BAILOUT WATCH: Keeping an eye on the energy industry and the politicians
Bailout Watch #2 - Feb 06, 2001
Utilities seeking bailout scapegoat PUC.
The utilities' PR apparatus is gearing up to make the case for a $10 billion ratepayer bailout by scapegoating the PUC for the deregulation disaster. There is word that the Assembly will convene "oversight" hearings to focus on the PUC's role. What about an oversight hearing on the role of the utilities in deregulation? Or one on whether the electricity blackouts were legitimate? How about a hearing on the conflicts of interest that are raised when Wall Street firms whose clients are energy and utility companies are advising the Assembly on whether the utilities need a bailout? Featured in the utilities' campaign is a 17 page report on PUC President Loretta Lynch published by a Sacto lobbying firm, entitled "The Corruption of Power." It assails Lynch for offending the utility companies and Wall Street. The report's author, Sal Russo, told FTCR that no one paid him to do the report.
Lawsuit excuse for bailout. Speaking of scapegoats, we are concerned that the Governor will use the threat of the lawsuits filed by PG&E and Edison in federal court to justify a bailout of the utility companies. The lawsuits contend that the AB 1890 rate freeze is void under federal law. Having collected $20 billion from ratepayers under the freeze they wrote into law, the utilities want to eliminate the freeze now that they are experiencing losses instead of gains. Their legal argument is ridiculous. In any case, a final appellate decision on this matter is years away. But the Governor is said to be ready to "settle" the lawsuits in exchange for something less then the full $12 billion the utilities falsely claim they are out of pocket. (The true figure is less than half that amount).

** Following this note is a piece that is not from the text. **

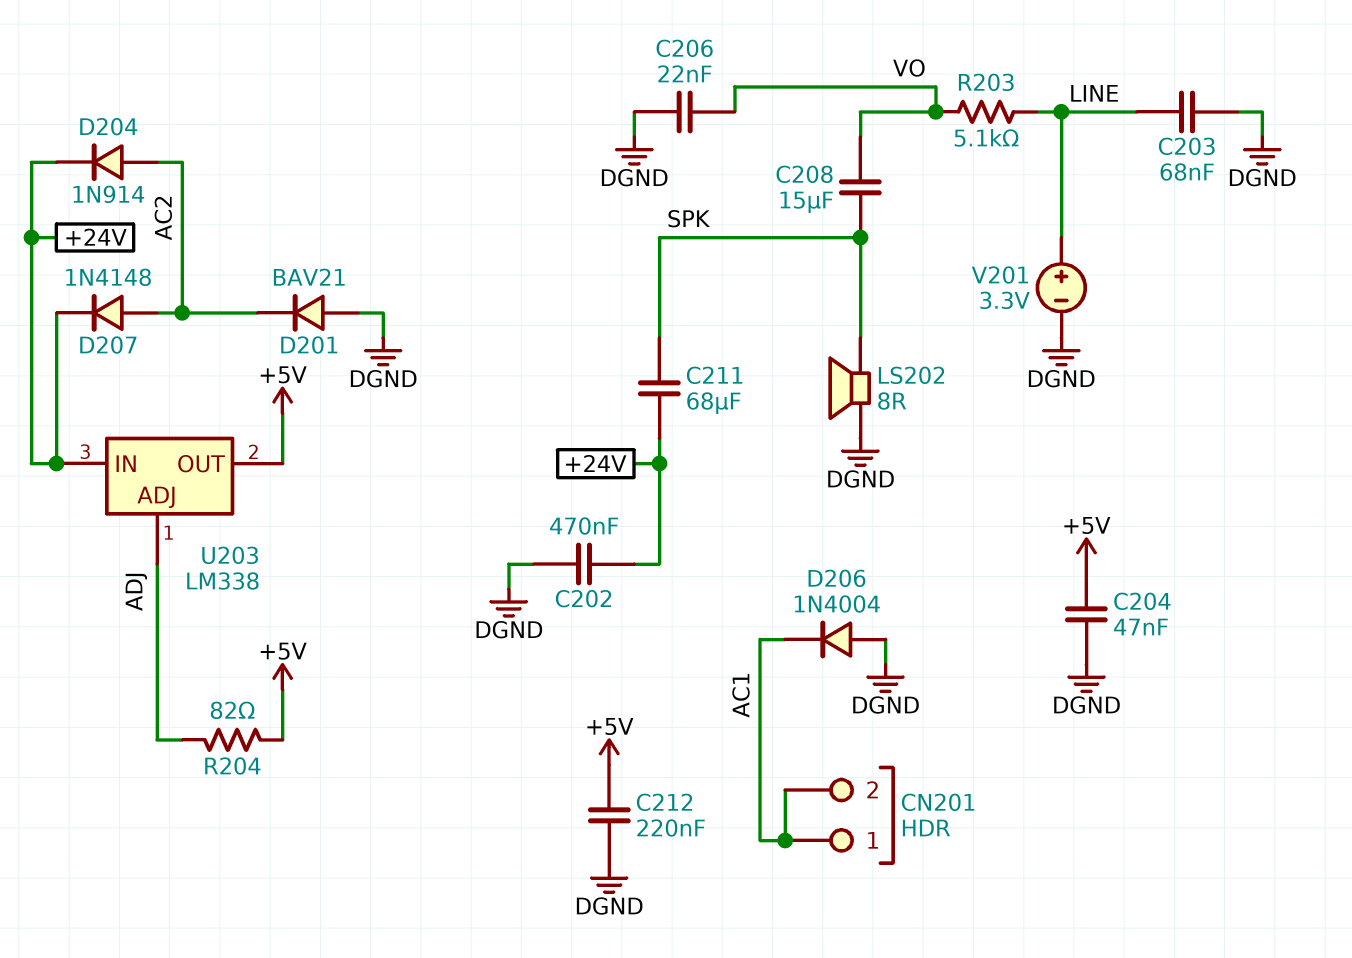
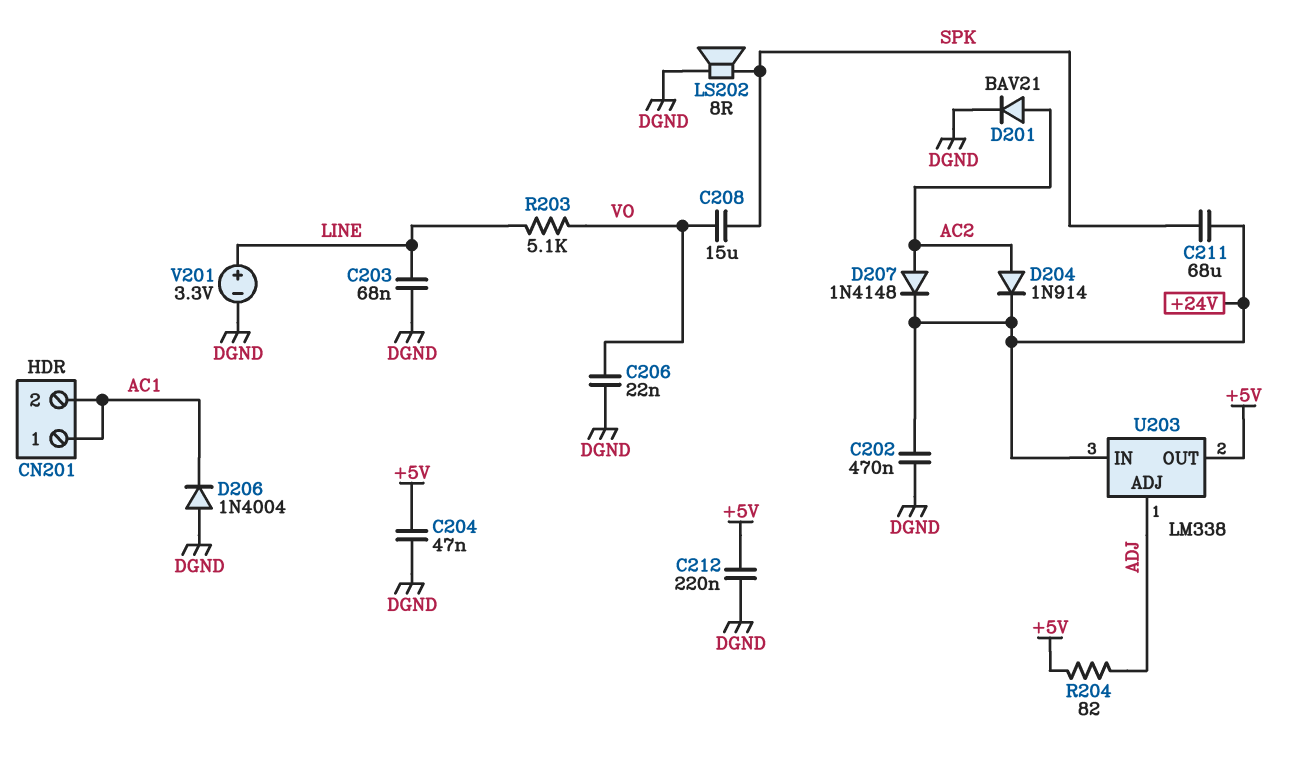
D201: diode BAV21 (A DGND, K AC2) -> diode BAV21 (A AC2, K DGND)

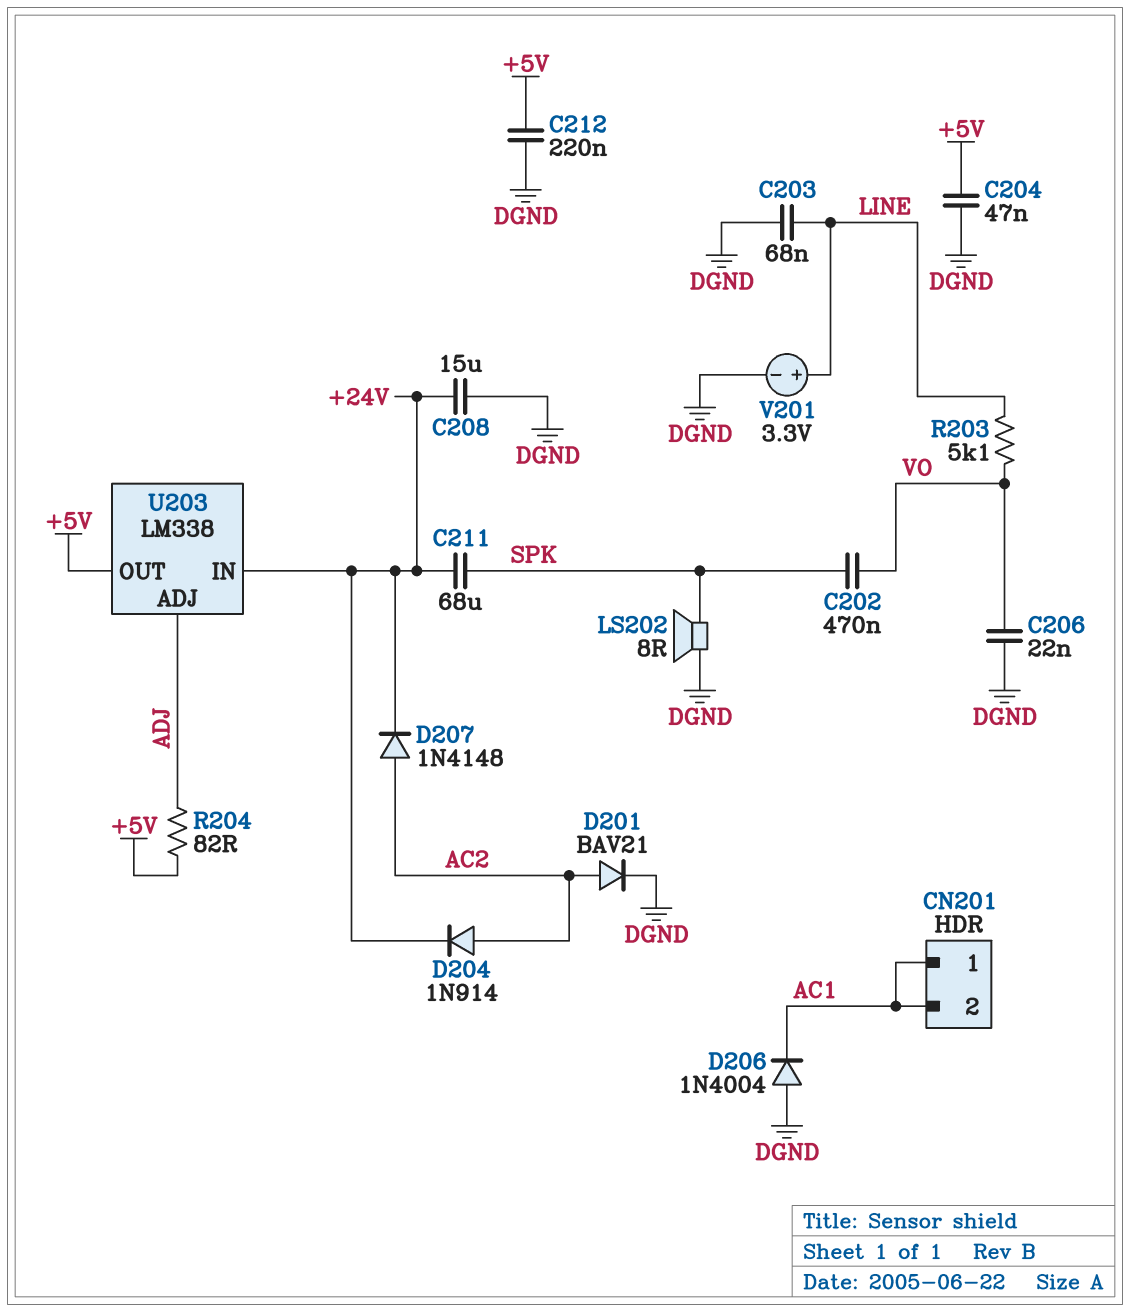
C202: 470nF (+24V, DGND) -> 470nF (SPK, VO)
C208: 15uF (SPK, VO) -> 15uF (+24V, DGND)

Transmission system in exchange for a bailout? Our position is this: the utilities neither require, nor do they deserve, a bailout by ratepayers. Last week's audits confirm our view that they can bail themselves out. Suggestions that a bailout be dressed up with some kind of modest property exchange aren't going to fool the voters. Sen. Pres. Burton has proposed a swap of the transmission system, which would give California an opportunity to counter-gouge the thieves -- the energy companies now selling us power at extortionary prices. (They can't do much with their electrons without a transmission system). To be sure, the state could, if it wanted to, extract a great deal from the "broke" utilities -- beggars can't be choosers. Wall Street won't invest in the utilities, but if it did now, it would demand a very high interest rate. So the state could offer 50% of the $3.8 billion estimated book value and get a major piece of a "public power" system at a good price. But we think any bailout is unwise and unnecessary. It will be interesting to hear what the utilities say.